(Beginning of Passage for review)

This is the official Hugging Face model card for the Multiple-Choice Question Answering (MCQA) version of EdNa (Educational Nimble Assistant), an AI tutor specialized for STEM subjects.

This model was developed by Lysandre Costes, Hassen Aissa, Levin Hertrich and Yassine Turki.

Github link: https://github.com/HassenAissa/EdNA

## Model Description

EdNa is an AI tutor fine-tuned to excel at answering multiple-choice questions in STEM fields. It is designed to provide accurate and consistently formatted answers, making it a reliable tool for educational applications.

This model is the result of a two-stage training pipeline built upon the `Qwen/Qwen2-0.5B-Instruct` base model:

1.  **Supervised Fine-Tuning (SFT):** The base model was first fine-tuned on a rich mixture of STEM-focused datasets (mathematics, abstract algebra, coding) and general instruction-following datasets. This SFT stage built a strong foundation in scientific topics and conversational structure, preventing catastrophic forgetting.

2.  **Reinforcement Learning with Verifiable Reward (RLVR):** To master the MCQA format, the SFT model was further trained using RLVR. This stage employed a specific reward scheme to shape the model's behavior:
    *   `+1.0` reward for generating the correct answer.

(End of Passage for review)
(Beginning of Dataset excerpts)

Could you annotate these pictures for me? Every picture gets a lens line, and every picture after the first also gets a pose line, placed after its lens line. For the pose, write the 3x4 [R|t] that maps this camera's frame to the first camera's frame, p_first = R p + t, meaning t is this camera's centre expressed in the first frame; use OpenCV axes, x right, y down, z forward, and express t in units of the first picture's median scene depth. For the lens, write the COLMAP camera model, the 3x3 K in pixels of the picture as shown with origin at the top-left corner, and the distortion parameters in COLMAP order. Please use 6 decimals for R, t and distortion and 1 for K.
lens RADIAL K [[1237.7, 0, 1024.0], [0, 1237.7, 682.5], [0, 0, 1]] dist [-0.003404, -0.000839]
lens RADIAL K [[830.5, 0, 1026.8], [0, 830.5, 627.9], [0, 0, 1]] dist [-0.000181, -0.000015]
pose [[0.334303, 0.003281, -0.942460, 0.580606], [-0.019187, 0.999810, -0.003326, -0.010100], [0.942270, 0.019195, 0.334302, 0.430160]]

(End of Dataset excerpts)
(Beginning of Dataset excerpts)

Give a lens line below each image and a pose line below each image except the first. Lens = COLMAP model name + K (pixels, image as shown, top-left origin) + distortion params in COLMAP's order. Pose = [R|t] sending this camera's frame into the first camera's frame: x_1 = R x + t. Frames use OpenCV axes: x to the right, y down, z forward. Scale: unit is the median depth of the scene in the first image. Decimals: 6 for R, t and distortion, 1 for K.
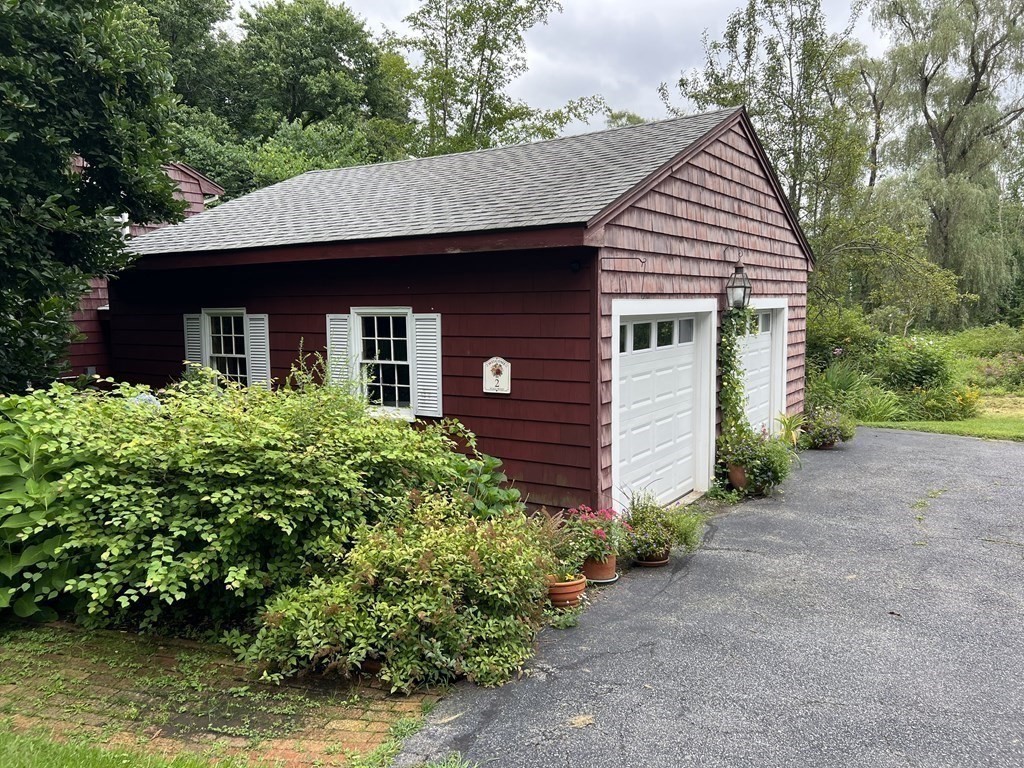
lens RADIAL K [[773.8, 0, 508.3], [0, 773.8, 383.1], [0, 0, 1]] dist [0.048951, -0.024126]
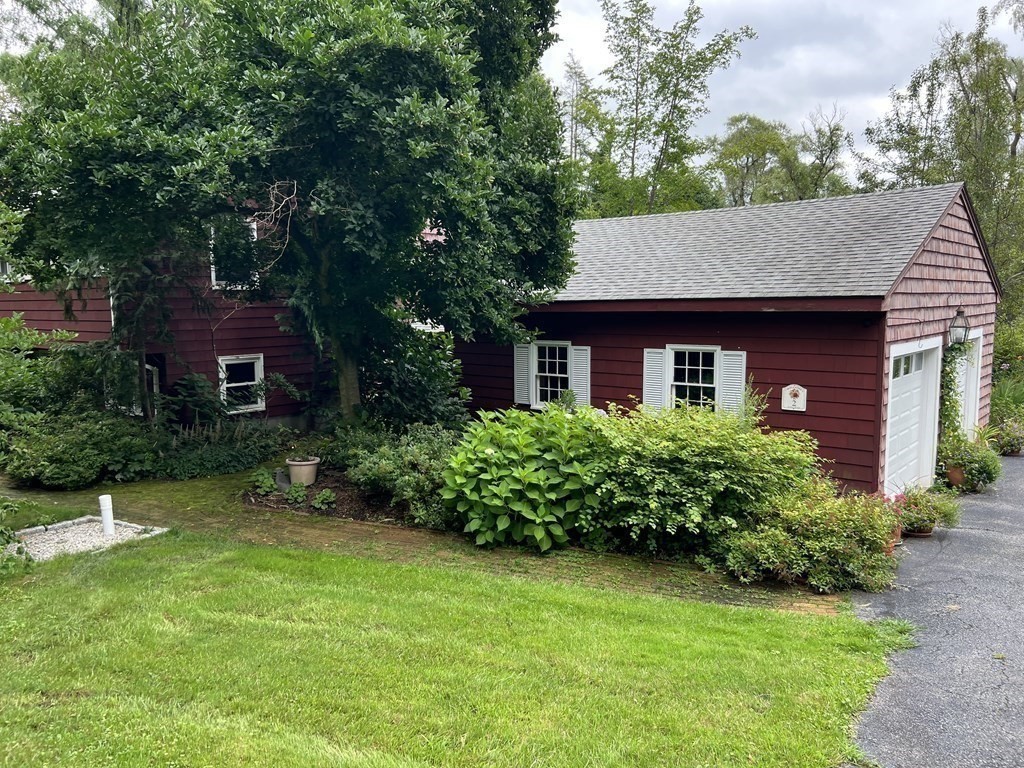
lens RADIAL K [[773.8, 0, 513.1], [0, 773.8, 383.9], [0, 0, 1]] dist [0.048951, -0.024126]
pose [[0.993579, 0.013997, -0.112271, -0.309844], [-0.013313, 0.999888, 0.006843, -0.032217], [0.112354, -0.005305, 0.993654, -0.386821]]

(End of Dataset excerpts)

## Instructions
a. According to the model card, which base model was EdNa's two-stage training built on?
b. Output everything in the model card from "This model was" down to "preventing catastrophic forgetting.".
Work only from the model card and ignore the entries.

## Your written answers
a. Qwen/Qwen2-0.5B-Instruct

b.
This model was developed by Lysandre Costes, Hassen Aissa, Levin Hertrich and Yassine Turki.

Github link: https://github.com/HassenAissa/EdNA

## Model Description

EdNa is an AI tutor fine-tuned to excel at answering multiple-choice questions in STEM fields. It is designed to provide accurate and consistently formatted answers, making it a reliable tool for educational applications.

This model is the result of a two-stage training pipeline built upon the `Qwen/Qwen2-0.5B-Instruct` base model:

1.  **Supervised Fine-Tuning (SFT):** The base model was first fine-tuned on a rich mixture of STEM-focused datasets (mathematics, abstract algebra, coding) and general instruction-following datasets. This SFT stage built a strong foundation in scientific topics and conversational structure, preventing catastrophic forgetting.